This past weekend, I took my five year old son Malcolm with me to go canvassing for Obama. It would be disingenuous to claim that I brought him only to give him a lesson in civics. I brought him partly as a human shield, partly as a security blanket, and partly to ease the social awkwardness. It takes guts to walk up to a stranger’s house and knock on the door, not knowing who will answer, or what they might say. Our area of New Hampshire is a genuine swing district, and we have a wide range of political opinion, socioeconomic status, and receptiveness to strangers with clipboards on the front steps. We encountered undecided voters, voters who were firmly for Romney, and voters who were firmly for Obama. And there is no predicting which when making that long walk up the driveway.

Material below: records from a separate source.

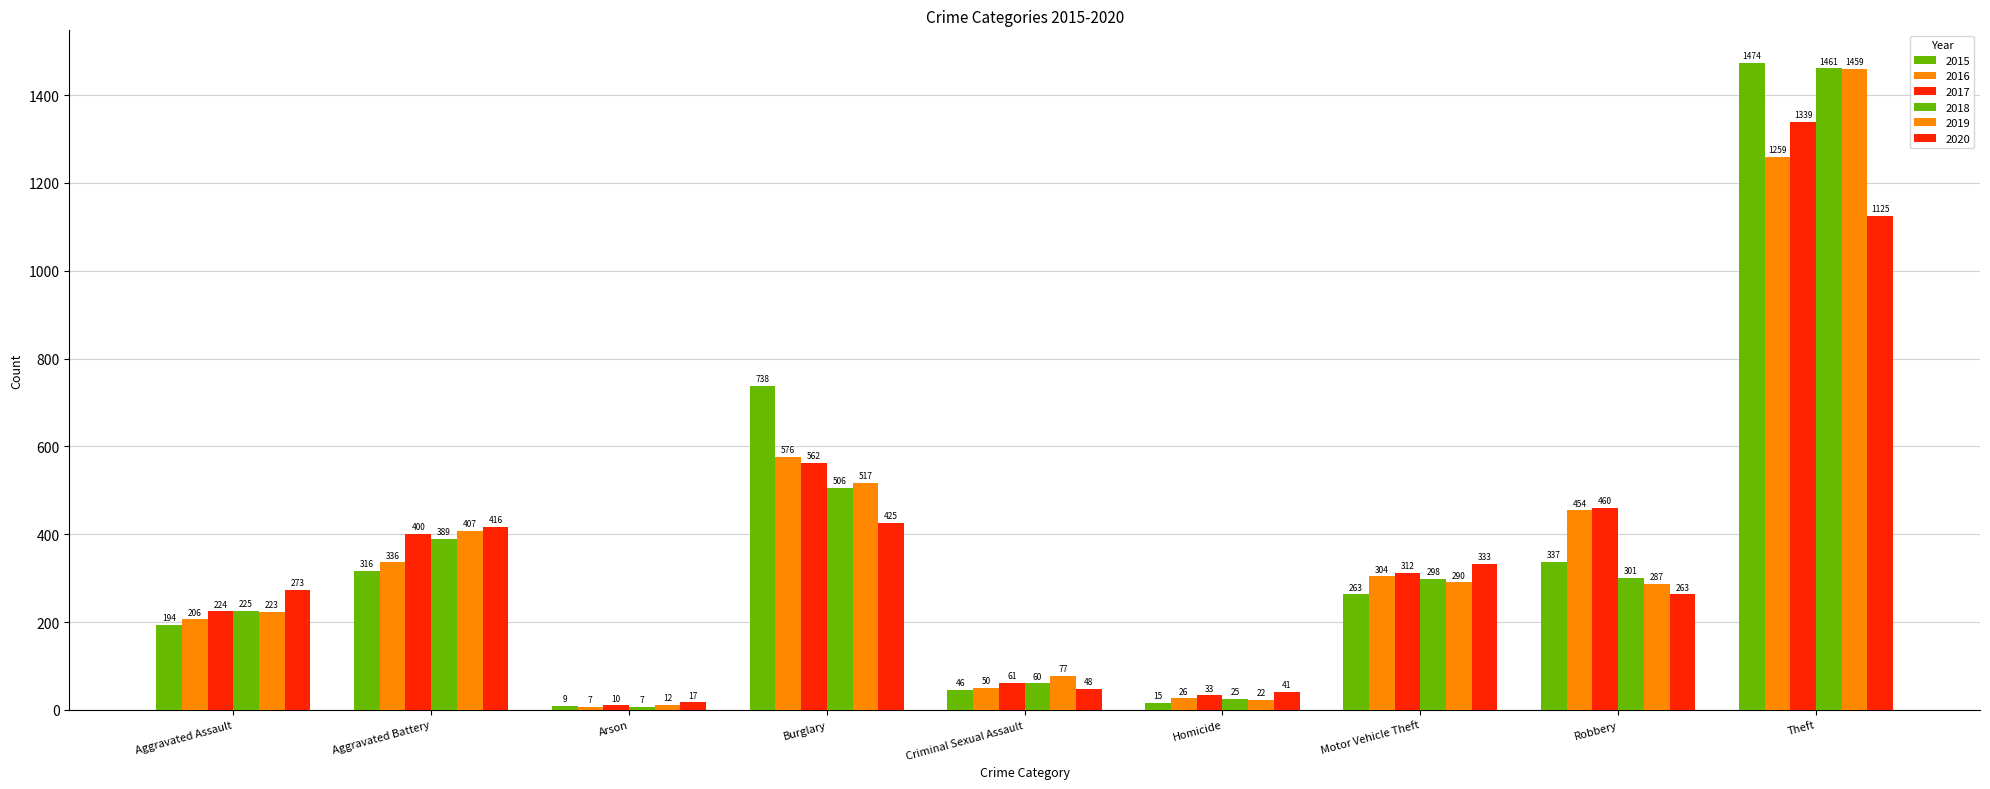

Are the bars horizontal?

No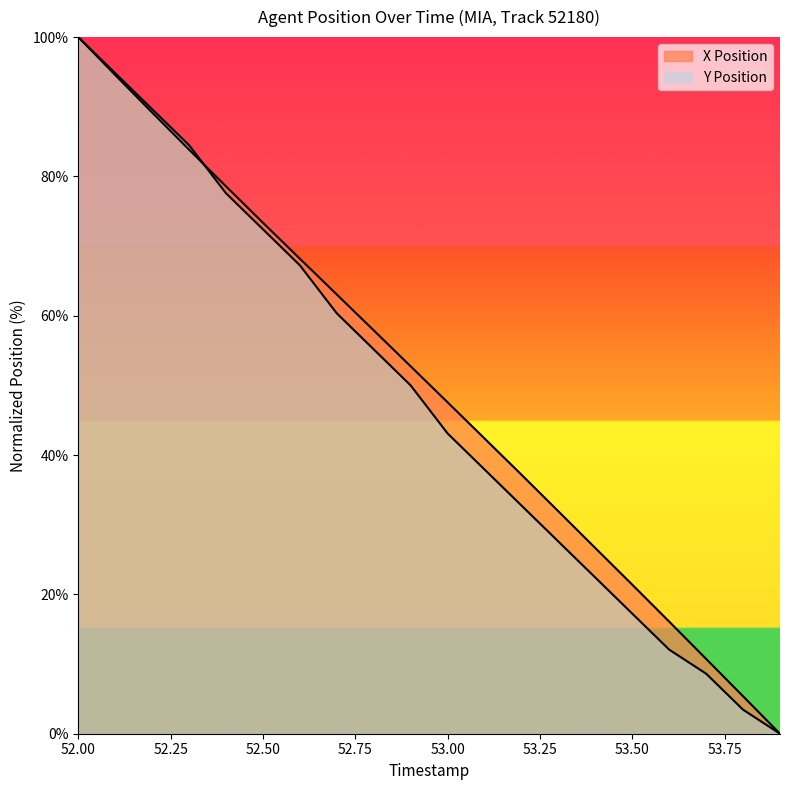

Which series has the largest range (max minus min)?

X Position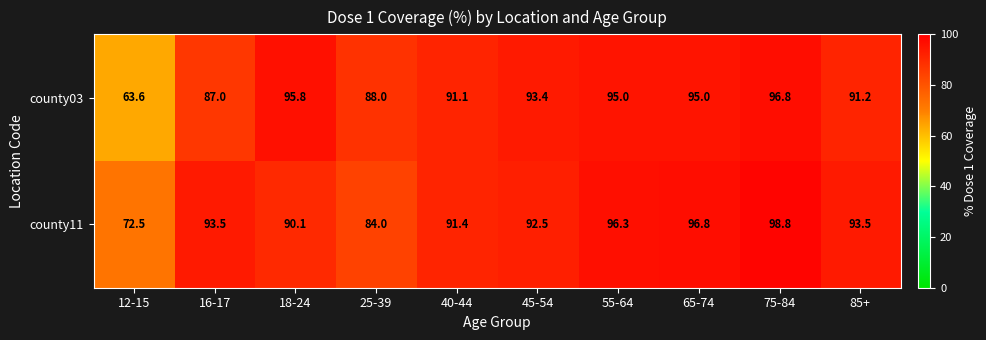

What is the average value of the county11 series?

90.9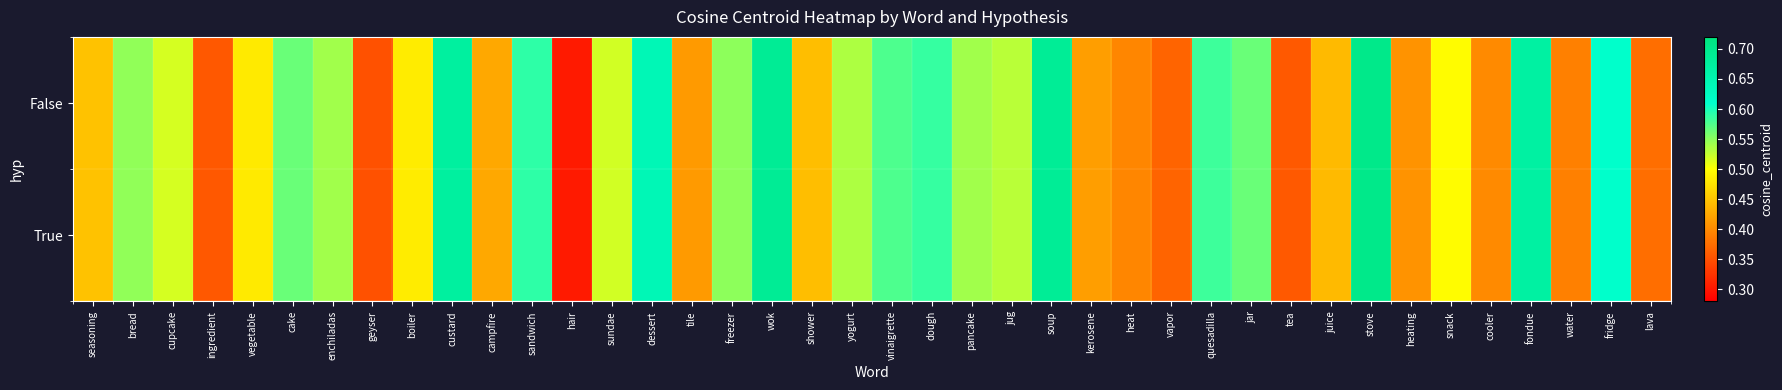

Reading left to right, list all the values displayed in this chart.

False: seasoning=0.4	bread=0.5	cupcake=0.5	ingredient=0.4	vegetable=0.5	cake=0.6	enchiladas=0.5	geyser=0.4	boiler=0.5	custard=0.7	campfire=0.4	sandwich=0.6	hair=0.3	sundae=0.5	dessert=0.6	tile=0.4	freezer=0.5	wok=0.7	shower=0.4	yogurt=0.5	vinaigrette=0.6	dough=0.6	pancake=0.5	jug=0.5	soup=0.7	kerosene=0.4	heat=0.4	vapor=0.4	quesadilla=0.6	jar=0.6	tea=0.4	juice=0.4	stove=0.7	heating=0.4	snack=0.5	cooler=0.4	fondue=0.7	water=0.4	fridge=0.6	lava=0.4
True: seasoning=0.4	bread=0.5	cupcake=0.5	ingredient=0.4	vegetable=0.5	cake=0.6	enchiladas=0.5	geyser=0.4	boiler=0.5	custard=0.7	campfire=0.4	sandwich=0.6	hair=0.3	sundae=0.5	dessert=0.6	tile=0.4	freezer=0.5	wok=0.7	shower=0.4	yogurt=0.5	vinaigrette=0.6	dough=0.6	pancake=0.5	jug=0.5	soup=0.7	kerosene=0.4	heat=0.4	vapor=0.4	quesadilla=0.6	jar=0.6	tea=0.4	juice=0.4	stove=0.7	heating=0.4	snack=0.5	cooler=0.4	fondue=0.7	water=0.4	fridge=0.6	lava=0.4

We are Yankee folk here–diffident, independent and wary. Every time someone came to the door at our knock (and plenty of people clearly hid under the couch when we approached) I could see the same suspicious regard in their faces. Having been on the other side of the door when canvassers come by, I know I probably had the same expression on my own. After all, who knocks on a stranger’s door but salesmen, religious groups and political canvassers? This is the dreaded trifecta that makes people feel the instinct to run to the bathroom and run the shower until the people just go away.

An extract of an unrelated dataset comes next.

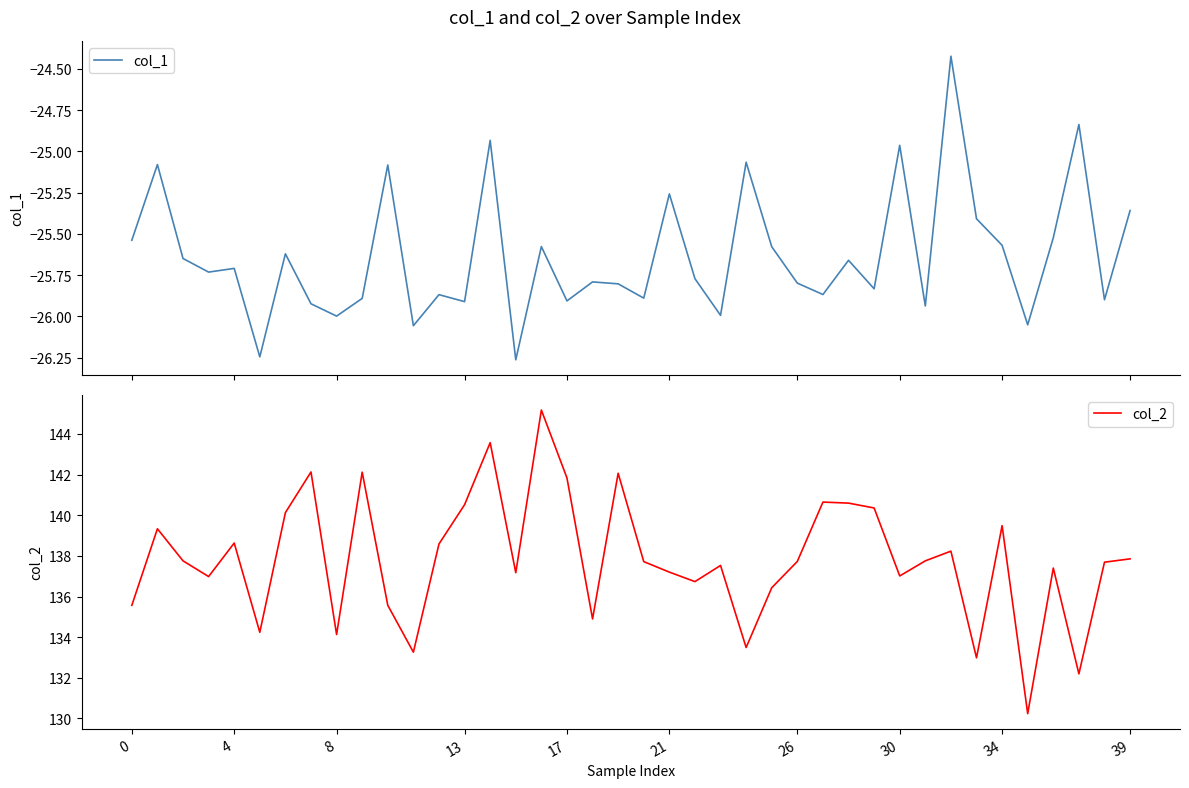

Is the value of col_1 at 37 greater than the value of col_2 at 28?

No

When we were done with our three hour shift knocking on doors, I had the familiar feeling that it’s never as bad as one anticipates. Everyone we spoke with was at least civil. No one let loose a stream of expletives or threatened bodily harm, so I feel the day was a success overall. And though I was glad of the reassuring company of my son, I did genuinely want him to see that we don’t just sit around in the echo chamber of like-minded liberals making snide and witty remarks about the opposition. We go out and talk with people, and listen to them.

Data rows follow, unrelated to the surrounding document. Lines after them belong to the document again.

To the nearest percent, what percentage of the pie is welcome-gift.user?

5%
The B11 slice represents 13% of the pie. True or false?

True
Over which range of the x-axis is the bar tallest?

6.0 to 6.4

For all the talk of the founding fathers, and the great America that supposedly once was, and that we have supposedly lost, one of the things the founders would surely lament is the nearly complete loss of political debate between neighbors, face to face. As the election draws near, I often overhear, “I hate talking about politics.” I understand that sentiment when the only discourse anyone hears is between shrill and self-righteous t.v. personalities, or between Facebook friends of friends sniping at each other and never speaking in person. It’s much harder to deride someone’s opinion when speaking to them on either side of the front threshold. So whether you’re the supplicant with the clipboard, or the person peering warily around the door, try to overcome your instinct to run away. I know you feel it, just like I do. But if we’re to overcome the polarization that we all agree is poisoning the political debate, we must really talk to each other, and we must at least try to understand each other. If we don’t, we turn over all responsibility for our own government, and if we do that, then we are surely lost.